Tuesday, 5 January 2010
You know that a government is desperate once it starts to attack the most vulnerable in society and this is exactly what Labour seems to be doing as they seek to remove the exemption that charities currently enjoy from music royalties. Despite being in force since 1988, the Copyright, Designs and Patents Act will be amended so that all charities must, from April 2010, obtain a license from Phonographic Performance Ltd if they wish to play copyrighted music to the public. Clearly this covers nearly every charity that seeks to advertise on either the radio or on television and some smaller charities may fail to notice that the law has even changed. Will we therefore possibly see a legal case where a music producer takes a charity to court?! Simon Cowell v. NSPCC could create a few headlines in itself!

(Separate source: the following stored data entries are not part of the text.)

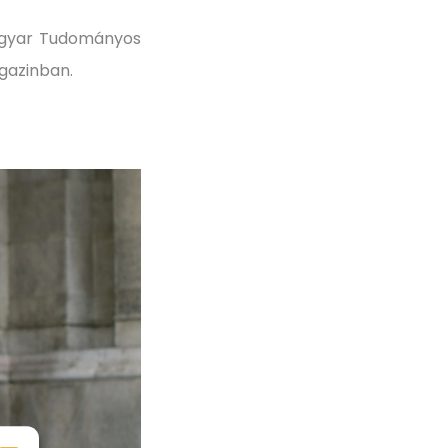
Magyar Tudományos
gazinban.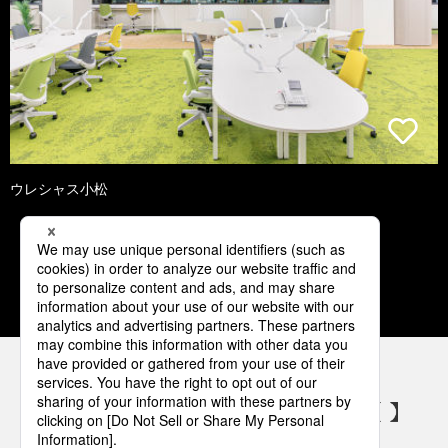
ウレシャス小松
1
2
3
4
5
パナソニックの電気設備 SNSアカウント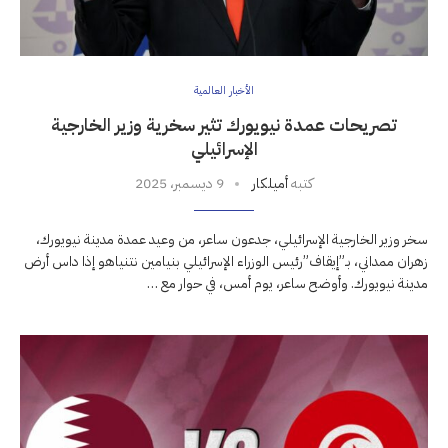
الأخبار العالمية
تصريحات عمدة نيويورك تثير سخرية وزير الخارجية
الإسرائيلي
كتبه
أميلكار
9 ديسمبر، 2025
سخر وزير الخارجية الإسرائيلي، جدعون ساعر، من وعيد عمدة مدينة نيويورك،
زهران ممداني، بـ”إيقاف”رئيس الوزراء الإسرائيلي بنيامين نتنياهو إذا داس أرض
مدينة نيويورك. وأوضح ساعر، يوم أمس، في حوار مع …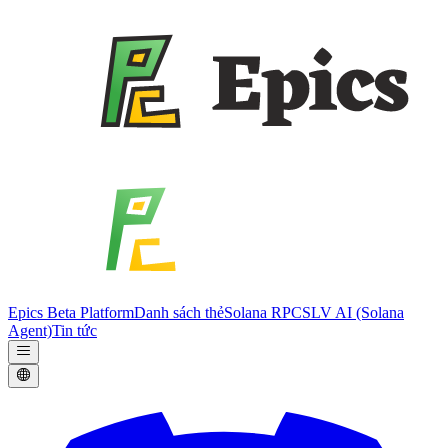
Epics Beta Platform
Danh sách thẻ
Solana RPC
SLV AI (Solana
Agent)
Tin tức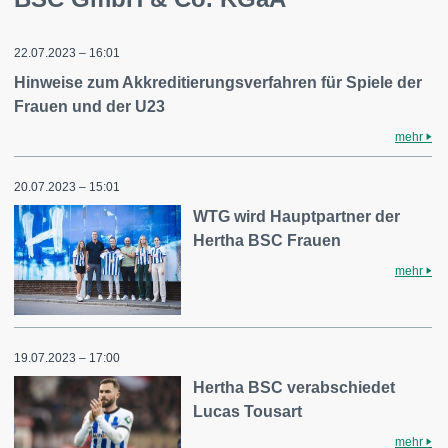
22.07.2023 – 16:01
Hinweise zum Akkreditierungsverfahren für Spiele der
Frauen und der U23
mehr
20.07.2023 – 15:01
WTG wird Hauptpartner der
Hertha BSC Frauen
mehr
19.07.2023 – 17:00
Hertha BSC verabschiedet
Lucas Tousart
mehr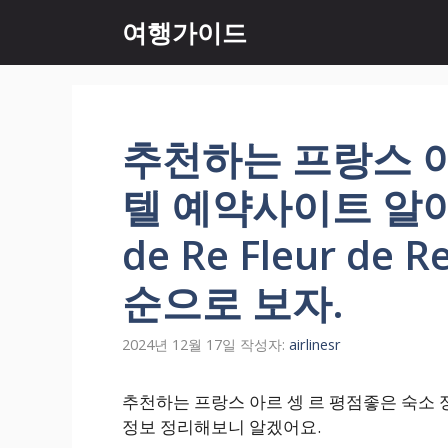
컨
여행가이드
텐
츠
로
건
너
추천하는 프랑스 아
뛰
기
텔 예약사이트 알아보
de Re Fleur d
순으로 보자.
2024년 12월 17일
작성자:
airlinesr
추천하는 프랑스 아르 셍 르 평점좋은 숙소 정보 최저
정보 정리해보니 알겠어요.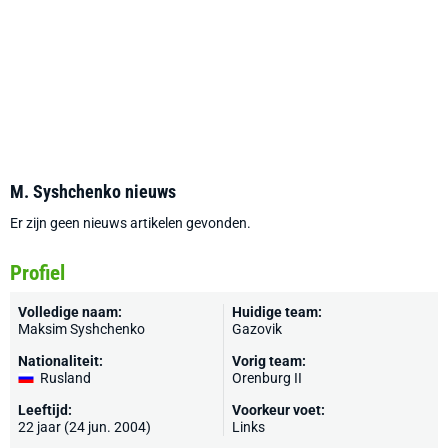
M. Syshchenko nieuws
Er zijn geen nieuws artikelen gevonden.
Profiel
Volledige naam:
Huidige team:
Maksim Syshchenko
Gazovik
Nationaliteit:
Vorig team:
Rusland
Orenburg II
Leeftijd:
Voorkeur voet:
22 jaar (24 jun. 2004)
Links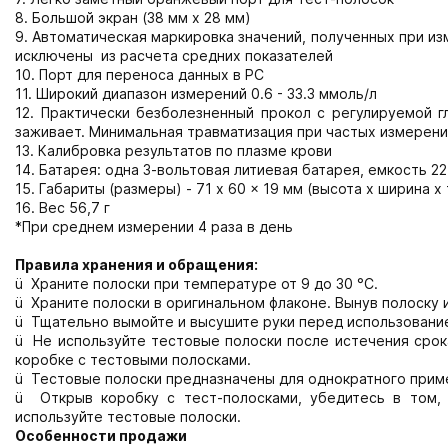
8. Большой экран (38 мм x 28 мм)
9. Автоматическая маркировка значений, полученных при и
исключены из расчета средних показателей
10. Порт для переноса данных в PC
11. Широкий диапазон измерений 0.6 - 33.3 ммоль/л
12. Практически безболезненный прокол с регулируемой 
заживает. Минимальная травматизация при частых измерен
13. Калибровка результатов по плазме крови
14. Батарея: одна 3-вольтовая литиевая батарея, емкость 2
15. Габариты (размеры) - 71 x 60 x 19 мм (высота х ширина х
16. Вес 56,7 г
*При среднем измерении 4 раза в день
Правила хранения и обращения:
ü Храните полоски при температуре от 9 до 30 °C.
ü Храните полоски в оригинальном флаконе. Вынув полоску и
ü Тщательно вымойте и высушите руки перед использовани
ü Не используйте тестовые полоски после истечения срока
коробке с тестовыми полосками.
ü Тестовые полоски предназначены для однократного приме
ü Открыв коробку с тест-полосками, убедитесь в том, 
используйте тестовые полоски.
Особенности продажи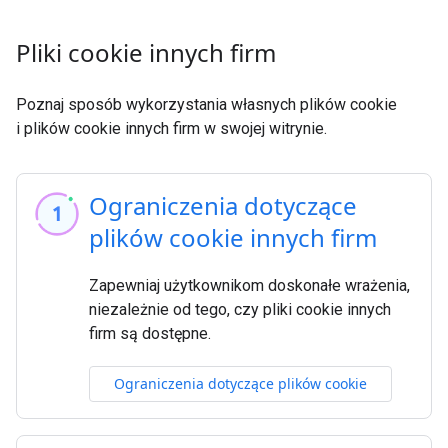
Pliki cookie innych firm
Poznaj sposób wykorzystania własnych plików cookie
i plików cookie innych firm w swojej witrynie.
Ograniczenia dotyczące
plików cookie innych firm
Zapewniaj użytkownikom doskonałe wrażenia,
niezależnie od tego, czy pliki cookie innych
firm są dostępne.
Ograniczenia dotyczące plików cookie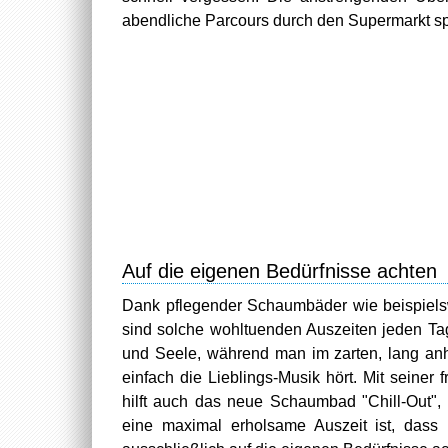
abendliche Parcours durch den Supermarkt sp
Auf die eigenen Bedürfnisse achten
Dank pflegender Schaumbäder wie beispiel
sind solche wohltuenden Auszeiten jeden Ta
und Seele, während man im zarten, lang anh
einfach die Lieblings-Musik hört. Mit seiner
hilft auch das neue Schaumbad "Chill-Out",
eine maximal erholsame Auszeit ist, dass 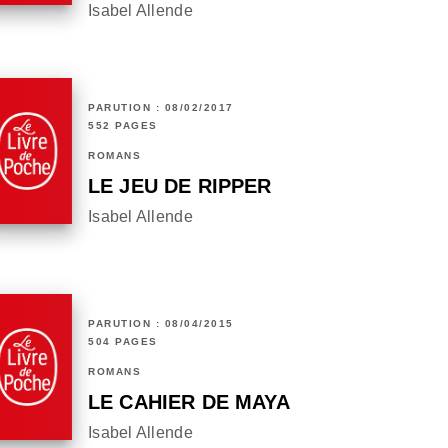
Isabel Allende
PARUTION : 08/02/2017
552 PAGES
ROMANS
LE JEU DE RIPPER
Isabel Allende
PARUTION : 08/04/2015
504 PAGES
ROMANS
LE CAHIER DE MAYA
Isabel Allende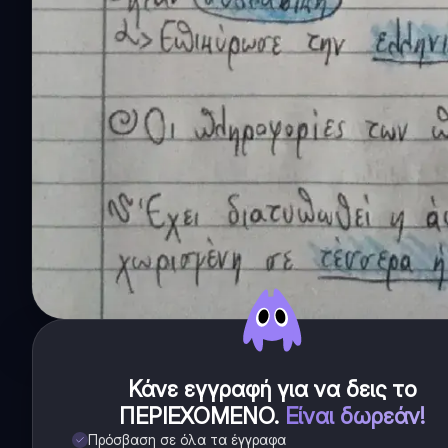
Κάνε εγγραφή για να δεις το
ΠΕΡΙΕΧΟΜΕΝΟ
.
Είναι δωρεάν!
Πρόσβαση σε όλα τα έγγραφα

The amendment to the law will simplify the framework within which charges are applied and the payment is only £81 annually, but this is £81 that could otherwise be better spent, particularly in the case of non-profit organisations and such an amount could be a significant dent in the finances of some smaller charities. The government’s apparent justification for the amendment is that it is necessary remove the exemption to achieve a proper balance between owners of the rights to the music and the users in accordance with EC and international law. Such a claim seems, in reality, hard to substantiate. For example, use of music for weddings, hospital wards and medical therapy are still exempt; is there no balance to be redressed here?
Overall the advantages of the amendment are hard to find with regard to charities. The overall system may be simplified but it was probably a whole lot simpler when they paid nothing at all.